*** Begin section ***

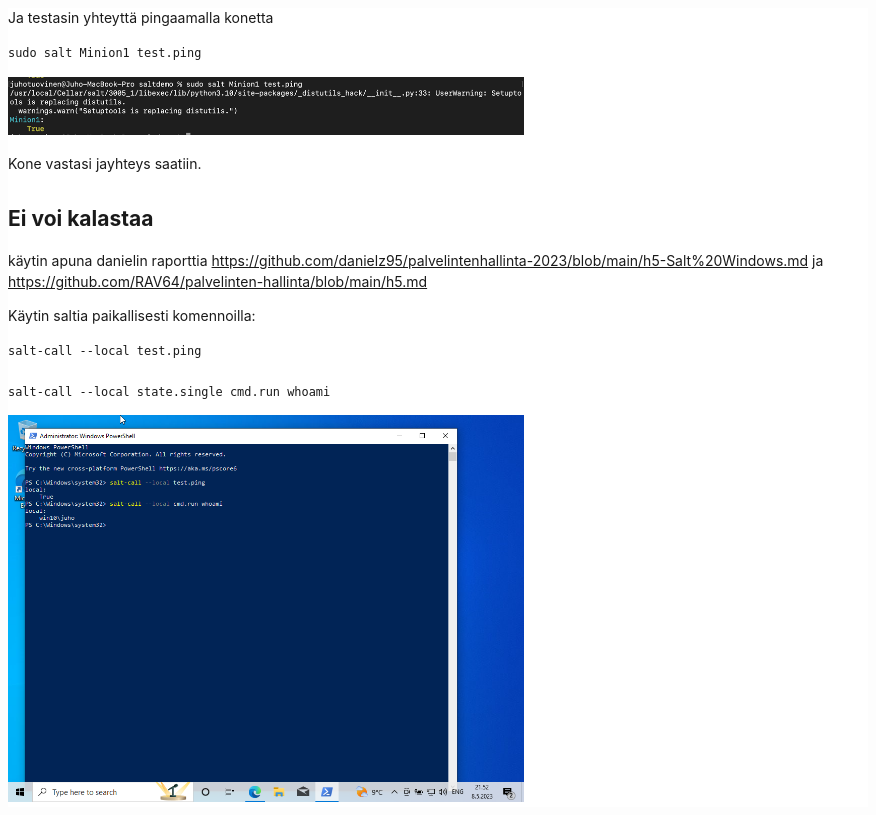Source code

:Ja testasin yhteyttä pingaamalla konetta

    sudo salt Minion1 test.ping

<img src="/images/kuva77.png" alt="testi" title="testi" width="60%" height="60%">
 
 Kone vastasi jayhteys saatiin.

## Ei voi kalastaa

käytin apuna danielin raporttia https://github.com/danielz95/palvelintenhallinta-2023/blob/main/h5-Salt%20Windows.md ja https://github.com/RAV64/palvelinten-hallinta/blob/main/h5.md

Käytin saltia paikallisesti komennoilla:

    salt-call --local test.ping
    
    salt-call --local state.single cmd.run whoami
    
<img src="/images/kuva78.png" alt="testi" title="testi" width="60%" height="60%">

*** End section ***

## ABOUT THIS EXERCISE
Can you print the source text of every row above verbatim, leaving the pictures out?

## SOLUTION FOR THIS PROBLEM
Source code

:Ja testasin yhteyttä pingaamalla konetta

    sudo salt Minion1 test.ping

<img src="/images/kuva77.png" alt="testi" title="testi" width="60%" height="60%">
 
 Kone vastasi jayhteys saatiin.

## Ei voi kalastaa

käytin apuna danielin raporttia https://github.com/danielz95/palvelintenhallinta-2023/blob/main/h5-Salt%20Windows.md ja https://github.com/RAV64/palvelinten-hallinta/blob/main/h5.md

Käytin saltia paikallisesti komennoilla:

    salt-call --local test.ping
    
    salt-call --local state.single cmd.run whoami
    
<img src="/images/kuva78.png" alt="testi" title="testi" width="60%" height="60%">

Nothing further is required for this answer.